One peanut shelling company, Birdsong Peanuts, founded in Courtland in 1914, came to Suffolk in 1939 and still has its headquarters in the city.

“Years ago, peanuts were pretty much everything,” said Mac Birdsong, Birdsong Peanuts senior vice president. “Everything revolved around the peanut industry.”

The industry provided jobs and an economic backbone for the city, bringing in other peanut-related businesses, such as Amadas, which manufactures equipment.

“The industry served to bring in others,” Cotten said. “Amadas Industries produces some of the finest peanut harvesting equipment in the world.”

“It certainly attracted machine shops that came here to work within the peanut shelling operations, because there were so many,” Birdsong said.

For more than half a century, peanuts remained the major crop in Suffolk, until the mid-90s, when farmers began growing cotton, as well.

“They were the cash crop for Suffolk until the mid-90s, when it became both cotton and peanuts,” Cotten said.

“When I came to Birdsong in 1966, there were six or seven shelling operations in the city of Suffolk alone,” Birdsong said. “Today, there is one – us.”

The industry tapered off further in 2002, when the government discontinued price support on peanuts, Cotten said. “Prices fell after that happened.
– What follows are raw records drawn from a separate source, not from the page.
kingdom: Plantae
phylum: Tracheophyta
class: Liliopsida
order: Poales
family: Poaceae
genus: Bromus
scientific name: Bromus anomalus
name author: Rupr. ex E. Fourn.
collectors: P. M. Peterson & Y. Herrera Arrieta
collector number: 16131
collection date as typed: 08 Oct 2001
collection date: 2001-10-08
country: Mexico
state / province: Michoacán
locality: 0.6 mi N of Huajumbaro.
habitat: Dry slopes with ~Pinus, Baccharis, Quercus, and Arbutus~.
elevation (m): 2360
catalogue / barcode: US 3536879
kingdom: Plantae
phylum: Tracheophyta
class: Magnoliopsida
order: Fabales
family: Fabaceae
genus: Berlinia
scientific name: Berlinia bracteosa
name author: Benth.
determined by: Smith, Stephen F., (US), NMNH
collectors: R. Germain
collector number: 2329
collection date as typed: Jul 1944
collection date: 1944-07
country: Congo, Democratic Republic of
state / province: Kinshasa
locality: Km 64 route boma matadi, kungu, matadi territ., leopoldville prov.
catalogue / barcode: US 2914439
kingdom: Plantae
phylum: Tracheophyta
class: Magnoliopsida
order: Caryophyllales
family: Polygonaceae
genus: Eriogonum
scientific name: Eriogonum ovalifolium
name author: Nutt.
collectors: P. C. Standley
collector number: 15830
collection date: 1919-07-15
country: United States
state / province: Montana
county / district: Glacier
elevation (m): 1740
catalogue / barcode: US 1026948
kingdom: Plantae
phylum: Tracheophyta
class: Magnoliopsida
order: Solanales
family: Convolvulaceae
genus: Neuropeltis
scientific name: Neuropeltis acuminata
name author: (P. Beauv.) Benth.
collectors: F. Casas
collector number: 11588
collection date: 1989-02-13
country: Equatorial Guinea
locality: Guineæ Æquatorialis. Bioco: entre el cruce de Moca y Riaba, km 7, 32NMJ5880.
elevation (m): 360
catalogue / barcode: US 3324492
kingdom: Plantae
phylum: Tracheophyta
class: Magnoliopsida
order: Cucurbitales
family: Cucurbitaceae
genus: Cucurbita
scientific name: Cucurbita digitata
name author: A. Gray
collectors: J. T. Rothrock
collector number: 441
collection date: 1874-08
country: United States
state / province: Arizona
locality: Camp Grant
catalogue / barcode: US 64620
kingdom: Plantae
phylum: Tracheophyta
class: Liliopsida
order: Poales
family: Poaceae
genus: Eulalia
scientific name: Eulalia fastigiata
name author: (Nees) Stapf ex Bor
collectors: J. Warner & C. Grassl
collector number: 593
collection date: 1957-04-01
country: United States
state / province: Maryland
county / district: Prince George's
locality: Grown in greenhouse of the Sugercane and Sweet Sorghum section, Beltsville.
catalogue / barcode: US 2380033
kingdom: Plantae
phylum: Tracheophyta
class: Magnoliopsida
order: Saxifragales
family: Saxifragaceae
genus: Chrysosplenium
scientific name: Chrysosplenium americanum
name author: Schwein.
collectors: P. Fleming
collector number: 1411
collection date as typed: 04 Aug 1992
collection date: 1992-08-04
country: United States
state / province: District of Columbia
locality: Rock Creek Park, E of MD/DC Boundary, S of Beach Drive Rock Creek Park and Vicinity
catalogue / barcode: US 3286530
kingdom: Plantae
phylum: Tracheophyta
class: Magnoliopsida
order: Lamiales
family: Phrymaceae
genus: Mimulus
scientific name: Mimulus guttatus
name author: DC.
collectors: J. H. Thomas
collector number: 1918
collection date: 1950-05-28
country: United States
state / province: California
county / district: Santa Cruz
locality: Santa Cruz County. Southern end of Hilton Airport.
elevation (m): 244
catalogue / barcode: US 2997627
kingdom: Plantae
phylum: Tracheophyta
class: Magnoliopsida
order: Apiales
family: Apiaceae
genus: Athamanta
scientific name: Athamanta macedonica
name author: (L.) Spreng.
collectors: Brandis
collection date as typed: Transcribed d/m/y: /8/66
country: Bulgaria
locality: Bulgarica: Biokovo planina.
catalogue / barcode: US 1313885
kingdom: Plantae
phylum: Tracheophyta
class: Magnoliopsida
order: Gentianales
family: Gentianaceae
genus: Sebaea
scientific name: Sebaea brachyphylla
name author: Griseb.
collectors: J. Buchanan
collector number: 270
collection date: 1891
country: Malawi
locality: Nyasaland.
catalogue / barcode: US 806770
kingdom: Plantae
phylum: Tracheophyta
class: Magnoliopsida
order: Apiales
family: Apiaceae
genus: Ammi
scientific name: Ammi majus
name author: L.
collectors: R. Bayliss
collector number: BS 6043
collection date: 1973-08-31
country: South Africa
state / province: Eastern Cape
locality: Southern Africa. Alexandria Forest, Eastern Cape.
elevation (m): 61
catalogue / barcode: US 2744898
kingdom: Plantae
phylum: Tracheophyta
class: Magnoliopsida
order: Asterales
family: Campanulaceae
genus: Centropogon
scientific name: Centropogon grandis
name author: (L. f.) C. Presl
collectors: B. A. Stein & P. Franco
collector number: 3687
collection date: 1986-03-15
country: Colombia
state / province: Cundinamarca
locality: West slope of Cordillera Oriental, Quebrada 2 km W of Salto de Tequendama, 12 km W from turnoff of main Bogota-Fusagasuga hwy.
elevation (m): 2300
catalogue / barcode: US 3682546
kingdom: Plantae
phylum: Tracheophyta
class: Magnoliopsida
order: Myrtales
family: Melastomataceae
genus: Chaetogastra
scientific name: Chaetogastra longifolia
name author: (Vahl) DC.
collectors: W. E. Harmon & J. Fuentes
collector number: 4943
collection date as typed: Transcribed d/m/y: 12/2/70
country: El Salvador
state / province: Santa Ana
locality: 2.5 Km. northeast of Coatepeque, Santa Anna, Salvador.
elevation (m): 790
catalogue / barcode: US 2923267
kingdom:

The price wasn’t as attractive as it once was. As a result it tapered off. In addition, prices on other crops — such as soybeans — have improved and put added pressure on peanut acreage.”

“Things have changed dramatically,” Birdsong said. “Peanuts in Virginia have shrunk by 75 percent in the past 8 years. It has dramatically pulled back and is now centered in the southeast and southwest. The price of peanuts just isn’t what it was in 2001. Others have thrown in the towel, but we’re planning on staying put.”

While the peanut industry may not be what it once was to Suffolk, it served as an economic foundation for the city and brought in other industries that have provided a multi-pronged economy for the city.

“It has served as a foundation for the city,” Hughes said. “It’s what our economic engine became as we started out as a city to build ourselves up. Since then, food and beverage producers came in, and that continues to grow.”

It is undeniable the industry isn’t at its peak, as so many remember it, but “peanuts are still a brand for the city,” Hughes said. “The industry has changed, but the history and foundation is still ripe in the city of Suffolk.”